The apex court seems to be veering around to the view that Section 497 of the Indian Penal Code is unconstitutional even as adultery will remain a valid ground for men and women to seek divorce.
 
PIL petitioner Shine Joseph had challenged the validity of the section, terming it discriminatory and unconstitutional as it only punished the man while protecting the woman, though both were equal partners to the crime in a consensual sexual act.
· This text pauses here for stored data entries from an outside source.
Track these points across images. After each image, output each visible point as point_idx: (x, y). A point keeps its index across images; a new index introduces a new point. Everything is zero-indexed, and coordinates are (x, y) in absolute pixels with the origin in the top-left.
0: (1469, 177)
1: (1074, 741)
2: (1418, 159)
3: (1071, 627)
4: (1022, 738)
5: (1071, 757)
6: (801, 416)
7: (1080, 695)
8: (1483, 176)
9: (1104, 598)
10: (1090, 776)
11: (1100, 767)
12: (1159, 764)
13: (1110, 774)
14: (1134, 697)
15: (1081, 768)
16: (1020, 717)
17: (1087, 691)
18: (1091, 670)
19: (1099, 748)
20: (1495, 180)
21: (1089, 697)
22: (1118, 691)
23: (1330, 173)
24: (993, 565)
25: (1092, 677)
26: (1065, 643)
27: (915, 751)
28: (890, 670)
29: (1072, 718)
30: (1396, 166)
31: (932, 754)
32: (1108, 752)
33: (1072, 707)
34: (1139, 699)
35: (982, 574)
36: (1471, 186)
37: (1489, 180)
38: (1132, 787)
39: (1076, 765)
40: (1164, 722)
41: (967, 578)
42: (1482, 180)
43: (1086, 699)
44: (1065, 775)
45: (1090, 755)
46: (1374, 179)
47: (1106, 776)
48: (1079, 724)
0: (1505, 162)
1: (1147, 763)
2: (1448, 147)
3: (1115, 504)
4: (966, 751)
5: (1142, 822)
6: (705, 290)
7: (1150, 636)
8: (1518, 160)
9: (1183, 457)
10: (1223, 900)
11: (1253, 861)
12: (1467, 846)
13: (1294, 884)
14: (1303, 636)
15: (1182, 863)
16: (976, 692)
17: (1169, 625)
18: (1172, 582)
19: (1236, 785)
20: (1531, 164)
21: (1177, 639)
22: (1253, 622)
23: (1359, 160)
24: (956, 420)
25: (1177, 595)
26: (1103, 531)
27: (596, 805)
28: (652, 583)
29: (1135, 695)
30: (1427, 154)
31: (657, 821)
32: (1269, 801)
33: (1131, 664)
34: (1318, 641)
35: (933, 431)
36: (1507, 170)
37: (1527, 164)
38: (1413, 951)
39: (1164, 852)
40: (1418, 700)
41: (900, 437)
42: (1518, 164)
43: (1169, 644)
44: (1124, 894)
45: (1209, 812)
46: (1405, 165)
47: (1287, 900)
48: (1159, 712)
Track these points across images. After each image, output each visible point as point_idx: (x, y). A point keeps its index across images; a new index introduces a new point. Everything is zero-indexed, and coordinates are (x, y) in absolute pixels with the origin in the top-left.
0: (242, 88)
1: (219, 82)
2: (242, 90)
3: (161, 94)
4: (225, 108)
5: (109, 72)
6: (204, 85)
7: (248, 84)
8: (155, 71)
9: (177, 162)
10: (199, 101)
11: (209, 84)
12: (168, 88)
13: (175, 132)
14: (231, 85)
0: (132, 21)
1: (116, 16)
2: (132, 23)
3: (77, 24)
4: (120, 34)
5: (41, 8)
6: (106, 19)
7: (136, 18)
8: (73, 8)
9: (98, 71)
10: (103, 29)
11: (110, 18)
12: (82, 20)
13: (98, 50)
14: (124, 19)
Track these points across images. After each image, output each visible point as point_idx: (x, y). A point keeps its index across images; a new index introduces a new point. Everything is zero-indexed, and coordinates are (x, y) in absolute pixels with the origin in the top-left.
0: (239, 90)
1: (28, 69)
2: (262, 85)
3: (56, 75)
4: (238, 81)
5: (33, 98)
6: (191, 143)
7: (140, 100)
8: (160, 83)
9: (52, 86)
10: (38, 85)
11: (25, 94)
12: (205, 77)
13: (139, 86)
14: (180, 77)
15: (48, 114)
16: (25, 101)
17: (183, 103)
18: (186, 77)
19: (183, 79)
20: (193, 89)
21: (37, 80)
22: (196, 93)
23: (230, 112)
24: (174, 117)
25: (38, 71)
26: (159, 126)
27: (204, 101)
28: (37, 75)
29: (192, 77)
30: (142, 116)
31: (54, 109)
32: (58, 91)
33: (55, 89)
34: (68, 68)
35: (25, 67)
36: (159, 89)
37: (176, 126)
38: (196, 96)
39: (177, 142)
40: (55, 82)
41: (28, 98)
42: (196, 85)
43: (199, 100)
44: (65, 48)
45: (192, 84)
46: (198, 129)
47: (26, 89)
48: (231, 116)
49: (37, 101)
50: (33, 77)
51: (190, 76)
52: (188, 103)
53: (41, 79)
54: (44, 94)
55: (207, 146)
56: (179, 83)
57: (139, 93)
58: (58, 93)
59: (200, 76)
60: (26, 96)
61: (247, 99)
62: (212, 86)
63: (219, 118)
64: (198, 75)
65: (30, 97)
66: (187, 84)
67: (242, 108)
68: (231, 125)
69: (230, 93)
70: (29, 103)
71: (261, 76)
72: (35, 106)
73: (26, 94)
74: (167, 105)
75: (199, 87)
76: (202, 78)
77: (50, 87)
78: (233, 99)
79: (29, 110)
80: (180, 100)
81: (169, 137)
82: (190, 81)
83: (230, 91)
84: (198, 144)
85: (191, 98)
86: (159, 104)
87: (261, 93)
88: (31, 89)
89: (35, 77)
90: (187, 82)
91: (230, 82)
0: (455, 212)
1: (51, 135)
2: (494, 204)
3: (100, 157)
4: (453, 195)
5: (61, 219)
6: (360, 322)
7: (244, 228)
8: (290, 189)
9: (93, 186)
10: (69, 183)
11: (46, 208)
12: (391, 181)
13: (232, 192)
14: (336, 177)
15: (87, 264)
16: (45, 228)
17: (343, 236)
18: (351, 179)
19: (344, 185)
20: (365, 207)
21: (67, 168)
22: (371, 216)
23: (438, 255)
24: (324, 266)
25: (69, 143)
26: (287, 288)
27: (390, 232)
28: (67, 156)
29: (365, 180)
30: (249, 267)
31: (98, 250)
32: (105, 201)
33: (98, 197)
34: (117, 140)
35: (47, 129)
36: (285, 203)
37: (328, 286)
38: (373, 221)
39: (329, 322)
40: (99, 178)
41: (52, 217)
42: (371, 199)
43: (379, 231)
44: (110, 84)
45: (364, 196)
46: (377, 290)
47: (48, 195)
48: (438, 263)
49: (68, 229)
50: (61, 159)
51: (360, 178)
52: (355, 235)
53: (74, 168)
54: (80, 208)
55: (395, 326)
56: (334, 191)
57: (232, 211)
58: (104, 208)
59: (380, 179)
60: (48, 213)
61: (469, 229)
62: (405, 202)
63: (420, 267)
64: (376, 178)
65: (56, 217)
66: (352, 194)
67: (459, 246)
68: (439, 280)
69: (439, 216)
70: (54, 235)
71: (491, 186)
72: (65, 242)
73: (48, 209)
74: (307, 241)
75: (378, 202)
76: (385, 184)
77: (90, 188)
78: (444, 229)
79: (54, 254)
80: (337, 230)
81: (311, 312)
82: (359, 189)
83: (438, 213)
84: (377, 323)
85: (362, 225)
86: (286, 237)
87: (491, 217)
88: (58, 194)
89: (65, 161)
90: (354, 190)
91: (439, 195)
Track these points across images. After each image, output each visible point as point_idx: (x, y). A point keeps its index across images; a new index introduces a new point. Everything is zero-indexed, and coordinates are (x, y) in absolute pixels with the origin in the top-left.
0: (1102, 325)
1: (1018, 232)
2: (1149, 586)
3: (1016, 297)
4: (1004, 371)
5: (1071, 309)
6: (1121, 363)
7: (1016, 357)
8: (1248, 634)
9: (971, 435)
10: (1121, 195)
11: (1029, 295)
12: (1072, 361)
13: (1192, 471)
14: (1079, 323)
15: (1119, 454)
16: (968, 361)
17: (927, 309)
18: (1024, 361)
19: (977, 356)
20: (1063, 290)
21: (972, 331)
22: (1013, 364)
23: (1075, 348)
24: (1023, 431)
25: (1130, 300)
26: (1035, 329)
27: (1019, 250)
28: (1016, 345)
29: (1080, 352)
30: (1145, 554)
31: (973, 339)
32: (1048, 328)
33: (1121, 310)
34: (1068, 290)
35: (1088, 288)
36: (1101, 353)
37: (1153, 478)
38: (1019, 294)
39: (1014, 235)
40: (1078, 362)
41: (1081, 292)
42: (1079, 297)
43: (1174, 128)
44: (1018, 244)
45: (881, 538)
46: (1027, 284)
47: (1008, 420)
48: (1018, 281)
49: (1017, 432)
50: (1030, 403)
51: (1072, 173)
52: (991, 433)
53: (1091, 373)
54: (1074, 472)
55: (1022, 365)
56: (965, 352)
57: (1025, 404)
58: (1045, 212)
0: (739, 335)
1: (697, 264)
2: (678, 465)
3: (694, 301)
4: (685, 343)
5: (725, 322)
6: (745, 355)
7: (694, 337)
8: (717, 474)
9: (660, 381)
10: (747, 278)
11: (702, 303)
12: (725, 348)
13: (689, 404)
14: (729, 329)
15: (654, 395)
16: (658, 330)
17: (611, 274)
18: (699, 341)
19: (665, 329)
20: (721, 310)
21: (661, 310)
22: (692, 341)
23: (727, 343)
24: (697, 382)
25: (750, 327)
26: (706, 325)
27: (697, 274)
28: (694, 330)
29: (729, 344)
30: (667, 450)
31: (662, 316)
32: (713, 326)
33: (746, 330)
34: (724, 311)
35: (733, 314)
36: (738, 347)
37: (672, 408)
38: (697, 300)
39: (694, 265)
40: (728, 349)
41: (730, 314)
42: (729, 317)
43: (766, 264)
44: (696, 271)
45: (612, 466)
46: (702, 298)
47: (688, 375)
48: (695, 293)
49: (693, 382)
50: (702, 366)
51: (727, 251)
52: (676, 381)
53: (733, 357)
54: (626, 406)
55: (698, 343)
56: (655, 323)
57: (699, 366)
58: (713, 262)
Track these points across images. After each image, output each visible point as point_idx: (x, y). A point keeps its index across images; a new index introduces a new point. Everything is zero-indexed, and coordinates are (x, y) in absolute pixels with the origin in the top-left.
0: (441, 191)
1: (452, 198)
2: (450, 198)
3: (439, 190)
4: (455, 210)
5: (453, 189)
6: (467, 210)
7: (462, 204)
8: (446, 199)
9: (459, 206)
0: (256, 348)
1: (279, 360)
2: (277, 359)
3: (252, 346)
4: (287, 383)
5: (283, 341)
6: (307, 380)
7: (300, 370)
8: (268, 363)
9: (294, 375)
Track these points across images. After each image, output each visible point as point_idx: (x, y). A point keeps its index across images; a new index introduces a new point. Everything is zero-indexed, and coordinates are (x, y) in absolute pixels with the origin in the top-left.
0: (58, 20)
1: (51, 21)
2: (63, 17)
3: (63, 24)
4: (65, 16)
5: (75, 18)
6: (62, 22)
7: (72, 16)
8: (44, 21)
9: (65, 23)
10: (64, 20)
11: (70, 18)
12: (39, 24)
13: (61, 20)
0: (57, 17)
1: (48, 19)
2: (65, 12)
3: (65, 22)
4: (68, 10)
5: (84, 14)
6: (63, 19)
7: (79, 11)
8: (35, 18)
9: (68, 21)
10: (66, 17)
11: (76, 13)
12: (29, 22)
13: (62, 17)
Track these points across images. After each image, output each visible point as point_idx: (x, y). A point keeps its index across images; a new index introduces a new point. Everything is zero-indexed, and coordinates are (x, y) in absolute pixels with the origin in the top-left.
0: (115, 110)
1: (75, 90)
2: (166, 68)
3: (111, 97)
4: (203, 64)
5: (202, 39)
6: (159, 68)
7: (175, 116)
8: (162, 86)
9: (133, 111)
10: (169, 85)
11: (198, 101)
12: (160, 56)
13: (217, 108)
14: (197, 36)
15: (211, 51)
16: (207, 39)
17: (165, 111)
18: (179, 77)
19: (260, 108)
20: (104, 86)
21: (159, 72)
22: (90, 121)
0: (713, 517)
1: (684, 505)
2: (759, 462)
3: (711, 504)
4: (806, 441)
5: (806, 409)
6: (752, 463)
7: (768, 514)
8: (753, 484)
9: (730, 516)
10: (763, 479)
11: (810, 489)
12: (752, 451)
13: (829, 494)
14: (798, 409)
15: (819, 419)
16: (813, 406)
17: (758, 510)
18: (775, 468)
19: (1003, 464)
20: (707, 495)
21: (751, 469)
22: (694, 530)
The provision punishes an adulterous man with imprisonment up to five years while specifying that the woman cannot be even booked as an abettor.
 
A bench of Chief Justice Dipak Misra and Justices R F Nariman, A M Khanwilkar, D Y Chandrachud and Indu Malhotra said the provision appeared more discriminatory towards the woman as it treated her as a “chattel” of her husband even if she was not charged for the crime of adultery.
 
“Requirement of husband’s consent or connivance makes it appear as if woman is chattel or property of the husband. This renders the provision manifestly arbitrary. By treating women as chattel of husbands, the section also violates their dignity, which is part of right to life guaranteed under Article 21,” Justice Nariman said.
 
The CJI added, “It is typically an archaic provision. While it appears to be pro-women by protecting them against prosecution, it actually is anti-women as it treats them as husband’s chattel. Where did they get this concept of consent of husband for a woman to have intercourse with another married man?”
 
Building on this opening, senior advocate Meenakshi Arora and advocates Kaleeswaram Raj and Sunil Fernandes punched holes in the Centre’s argument that decriminalising Section 497 would affect the sanctity of marriage. They argued that the provision was not of much help in this regard as it did not punish a married man for adultery when he had sex outside marriage with a unmarried woman, widow or a trans-gender.
 
Citing a US judgment, they argued that Section 497 restricted sexual autonomy and freedom of men and women, irrespective of marital status. Sounding a caution, the CJI said, “If we hold Section 497 as unconstitutional, then the section goes. But our concept of sanctity of marriage is very different from that in the US. Striking down Section 497 will not mean the SC gave a licence to married men and women to have licentious behaviour and conferred a right to fall in love outside wedlock. Adultery will continue to be a gender neutral ground for divorce and that should be the restriction on a married couple’s sexual freedom.”
 
Arora said even Lord Macaulay, on whose work the IPC was framed in 1860, in his original draft had not recommended adultery to be made a criminal offence. He had said it was a moral wrong which should only have civil consequences. But the canonical concept of woman as husband’s property, and that if anyone wanted to enjoy that property he must have the spouse’s consent became law, she said.
 
 

 

Justice Chandrachud said very often adultery happened when a marriage had already broken down and the husband and wife were living separately. “It takes years to get a divorce decree. Should we say a woman must get consent or connivance of her estranged husband in seeking love and affection of another man? And if she does, should the man be prosecuted for adultery?” he asked.
 
Arora said most countries had done away with adultery as an offence, including Sri Lanka, Bhutan and China. If the provision was held constitutional, then India would be bracketed with countries like Afghanistan, Brunei and Iran which have a prudish view on women’s rights, she added. The Centre will present its arguments on Tuesday.